- The Washington Times - Wednesday, July 31, 2019

Democratic presidential hopeful Beto O’Rourke on Wednesday said Sen. Elizabeth Warren was wrong when she said in Tuesday’s debate that President Trump is using the criminal code to separate families seeking to cross the U.S. southern border.

“I tried to correct the record, but wasn’t recognized to do this: Senator Warren mistakenly said that Donald Trump is using the criminal code to separate families and to cage kids and to visit this cruelty and inhumanity on our fellow human beings, and that’s just not right,” Mr. O’Rourke said on MSNBC’s “Morning Joe.”
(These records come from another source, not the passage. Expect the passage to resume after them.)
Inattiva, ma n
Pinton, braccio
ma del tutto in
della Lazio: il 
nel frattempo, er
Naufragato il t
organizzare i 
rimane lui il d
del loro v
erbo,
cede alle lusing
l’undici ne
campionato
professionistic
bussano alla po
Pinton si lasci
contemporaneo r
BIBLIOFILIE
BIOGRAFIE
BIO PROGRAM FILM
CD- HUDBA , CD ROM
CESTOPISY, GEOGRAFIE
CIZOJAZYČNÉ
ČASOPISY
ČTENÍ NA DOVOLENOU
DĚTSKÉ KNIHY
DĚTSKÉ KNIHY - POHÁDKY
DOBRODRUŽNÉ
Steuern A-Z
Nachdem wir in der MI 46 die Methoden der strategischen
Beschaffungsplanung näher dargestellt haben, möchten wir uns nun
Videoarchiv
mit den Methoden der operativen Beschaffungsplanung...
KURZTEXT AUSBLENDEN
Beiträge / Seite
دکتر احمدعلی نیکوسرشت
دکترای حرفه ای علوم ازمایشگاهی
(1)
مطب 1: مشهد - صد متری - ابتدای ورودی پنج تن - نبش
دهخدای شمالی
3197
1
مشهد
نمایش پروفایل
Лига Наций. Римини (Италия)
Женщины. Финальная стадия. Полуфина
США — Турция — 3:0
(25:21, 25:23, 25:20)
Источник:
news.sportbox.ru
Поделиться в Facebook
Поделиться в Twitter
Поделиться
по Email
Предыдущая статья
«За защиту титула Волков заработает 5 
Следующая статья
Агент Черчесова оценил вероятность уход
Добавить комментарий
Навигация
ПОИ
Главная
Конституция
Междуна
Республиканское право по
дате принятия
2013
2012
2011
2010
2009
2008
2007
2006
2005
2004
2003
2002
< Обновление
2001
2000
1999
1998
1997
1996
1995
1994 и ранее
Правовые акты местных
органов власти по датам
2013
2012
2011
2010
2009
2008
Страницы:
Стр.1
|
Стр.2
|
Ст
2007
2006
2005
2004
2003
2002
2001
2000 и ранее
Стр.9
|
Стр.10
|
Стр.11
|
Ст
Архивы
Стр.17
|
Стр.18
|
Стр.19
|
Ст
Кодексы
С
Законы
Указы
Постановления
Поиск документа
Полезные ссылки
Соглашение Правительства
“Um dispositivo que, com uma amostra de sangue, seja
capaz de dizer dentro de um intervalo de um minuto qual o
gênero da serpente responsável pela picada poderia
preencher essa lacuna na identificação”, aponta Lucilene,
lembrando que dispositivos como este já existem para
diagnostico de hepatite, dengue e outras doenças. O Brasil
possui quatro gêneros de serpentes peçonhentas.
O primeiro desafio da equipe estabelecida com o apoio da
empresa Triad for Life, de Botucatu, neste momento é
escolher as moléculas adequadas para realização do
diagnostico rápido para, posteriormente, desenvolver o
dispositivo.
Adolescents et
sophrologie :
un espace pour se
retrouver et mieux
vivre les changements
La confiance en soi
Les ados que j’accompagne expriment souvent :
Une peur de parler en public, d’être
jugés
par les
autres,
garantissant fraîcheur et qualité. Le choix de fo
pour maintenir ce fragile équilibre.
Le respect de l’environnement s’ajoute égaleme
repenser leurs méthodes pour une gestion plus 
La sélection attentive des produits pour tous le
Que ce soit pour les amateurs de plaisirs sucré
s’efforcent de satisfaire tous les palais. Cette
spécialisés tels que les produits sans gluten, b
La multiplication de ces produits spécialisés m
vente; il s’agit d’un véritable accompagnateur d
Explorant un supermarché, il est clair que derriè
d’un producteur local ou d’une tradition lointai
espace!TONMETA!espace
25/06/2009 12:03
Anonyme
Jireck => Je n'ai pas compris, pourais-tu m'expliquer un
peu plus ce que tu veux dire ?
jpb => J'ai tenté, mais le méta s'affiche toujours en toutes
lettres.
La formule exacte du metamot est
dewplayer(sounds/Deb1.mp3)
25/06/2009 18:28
“You can use the civil code, the criminal code, or you could just look to one of the cruelest, most inhumane presidents that we’ve ever had,” said Mr. O’Rourke, a former congressman from Texas. “That’s the problem that we have right now. It’s not an immigration law that’s been on the books for decades.”

Mr. O’Rourke added, though, that he planned to rewrite current law so that no one seeking asylum or refuge would ever be criminally prosecuted.

Ms. Warren said during the debate that the “criminalization statute” is giving Mr. Trump the ability “to take children away from their parents” and “to lock people up at our borders.”

The situation is more complex than either Democrat suggested.

It was the criminal code that the Trump administration was citing as the reason for separations during last year’s “zero tolerance” policy, which saw several thousand children separated. But separations have continued even after zero tolerance ended.

Before zero tolerance, only about one in five illegal immigrants was prosecuted for illegal entry, a misdemeanor, or illegal reentry, a felony — and almost all of them were single adults. As the surge of illegal immigrant families grew last year, the administration announced parents with children would no longer be exempt, and prosecutions rose to about half of illegal entrants, according to Homeland Security.

But because the criminal justice system doesn’t have jails or prisons for families, children were separated from their parents.

The zero tolerance policy was ended in June 2018 after a massive public outcry.

Still, in the year since, another 900 children have been separated for other reasons beyond criminal prosecution for illegal immigration, according to a new court filing this week. Those reasons include parents’ health issues or perceived danger to their children.

Stephen Dinan contributed to this report.